Much as I love the tales of King Arthur, truth to tell I've seen very nearly no dramatizations of it that gave me much joy.  Some novels, yes.  Movies?  No, except maybe Monty Python and the Holy Grail (which got a surprising amount right).  But theatre?  I cannot think of any.

Until now.

Little Candle Productions offers the world premiere of Clarissant by Hailey Bachrach, focusing on a little known figure in Arthur's family--his niece, daughter of Morgause and sister to the knights Gawain (Olivia Choate), Agrivaine (Dawn Alden), Gareth (Kym Allen) and Gaheris (Renee Torchio MaDonald).  She was also sister to Mordred (Whitton Frank), child of incest between Arthur and Morgause..

Now, the story feels compelling enough.  After the fall of Camelot and wars rack what was once a united England, Clarissant (Paula Deming) finds herself the Queen of the Orkney Isles.  In theory.  But something holds her back from even considering a desire to take that throne.  She grew up here, and firmly believes their mother cursed her brothers, dooming Camelot and Arthur's dream.  But did she curse her daughter?  If she did, then to claim that crown will doom this land beyond hope.

Of course her sisters-in-law, widows who have come here for surcease and haven, insist the foolish Orkney Lords will destroy it anyway if left to themselves.  To their surprise Lynette (Linzi Graham) and Lyonor  (Karissa McKinney) find themselves joining Clarissant on a quest back in time, to trace the skein of Morgause's mind and plans, the tragedy of what befell their family in painful detail.

The playwright crafted a wonderful set of characters, making many of these figures vividly alive and individual, rather than the cut-out figures one so often sees.  So thus the tragedy becomes personal rather than abstract.  It isn't about a battle or a dynasty or the failure even of a noble dream.  Rather, it is about guilt and personal loss.  About human beings who make choices which in hindsight seem so full of horror, yet at the time feel and felt totally justified, even maybe wise.

How such a story comes to be told, proves as important as events.

Using the magic of her family, of her mother and grandmothers, of her aunts and great grand mothers, Clarissant allows the past to come back and spill into the present.  The characters are many, with the five brothers taking on many roles, including Guenevere and Lancelot, King Arthur and even Morgause herself.  This means (in this production certainly, although it might easily be part of the script) an all female cast.  A nice emphasis on the idea of seeing the history through a different set of eyes.

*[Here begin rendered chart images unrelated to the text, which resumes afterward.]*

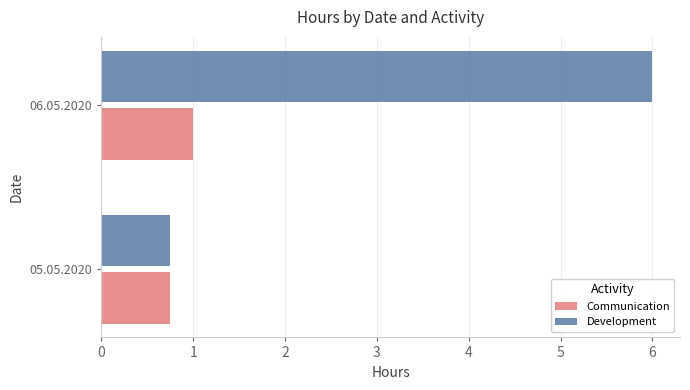

What are all the series names shown in the legend?

Communication, Development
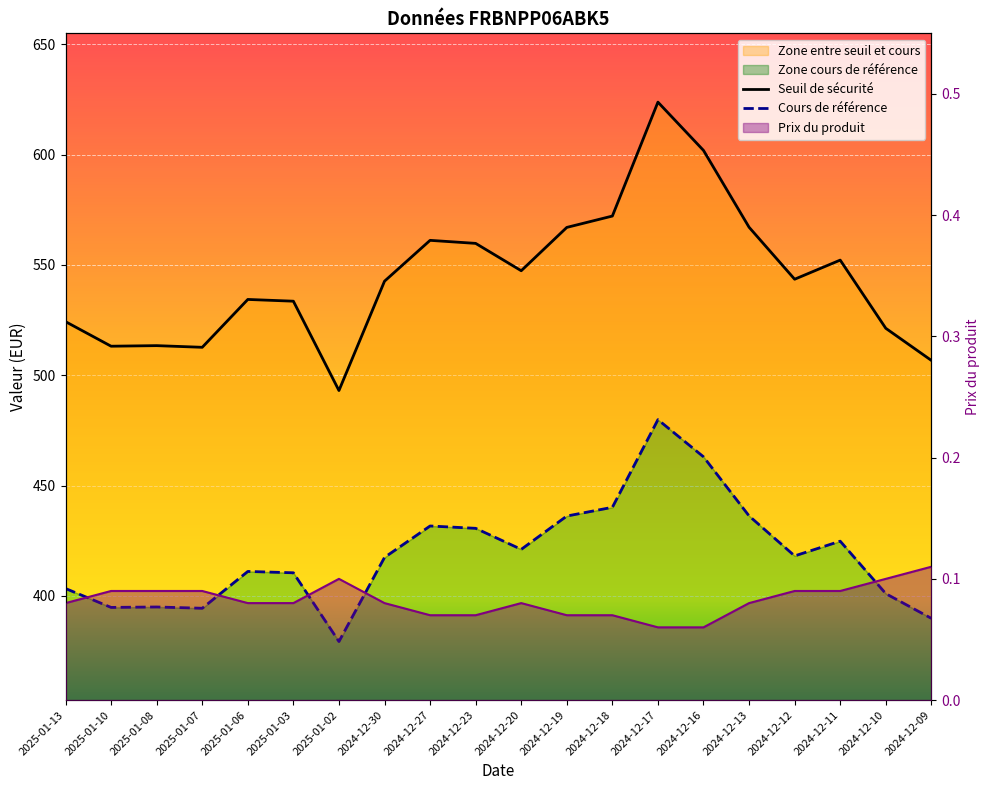

True or false: Prix du produit and Cours de référence intersect in this chart.

False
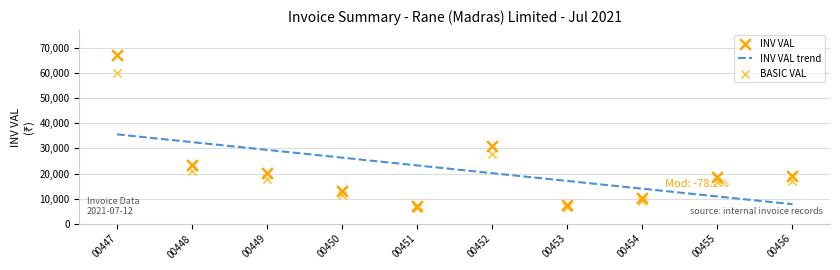

Which series reaches the maximum Y coordinate?

INV VAL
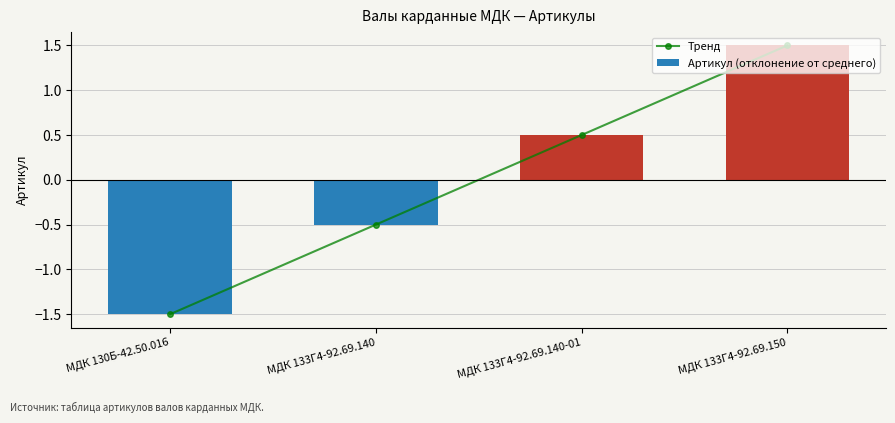

Reading left to right, extract all data points from this chart.

Тренд: МДК 130Б-42.50.016=-1.5	МДК 133Г4-92.69.140=-0.5	МДК 133Г4-92.69.140-01=0.5	МДК 133Г4-92.69.150=1.5
Артикул (отклонение от среднего): МДК 130Б-42.50.016=-1.5	МДК 133Г4-92.69.140=-0.5	МДК 133Г4-92.69.140-01=0.5	МДК 133Г4-92.69.150=1.5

And I cannot emphasize enough how director Allison Darby Gorjian and the whole cast so wonderfully meet their challenges.  Every single character displays a startling range of nuance, conveyed in an array of body languages, voices, sometimes costume but mostly via intention.  As a result even when one actor plays two knights we know which is which within seconds, sometimes less.

All of this in service to a story, a personal quest not for a grail or some magic sword, but for something less tangible, yet more obviously useful.  A young woman of great intelligence finds herself seated on her homeland's throne.  What she needs most is some clue what do there.

Well, do we not all desire as much?  Is that not what myth and legend is all about?

All performances of Clarissant are pay-what-you-can.

Performances are Thursdays, Fridays and Saturdays at 8pm, Sundays at 2pm, at the Atwater Village Theatre 3269 Casitas Avenue, Los Angeles 90039.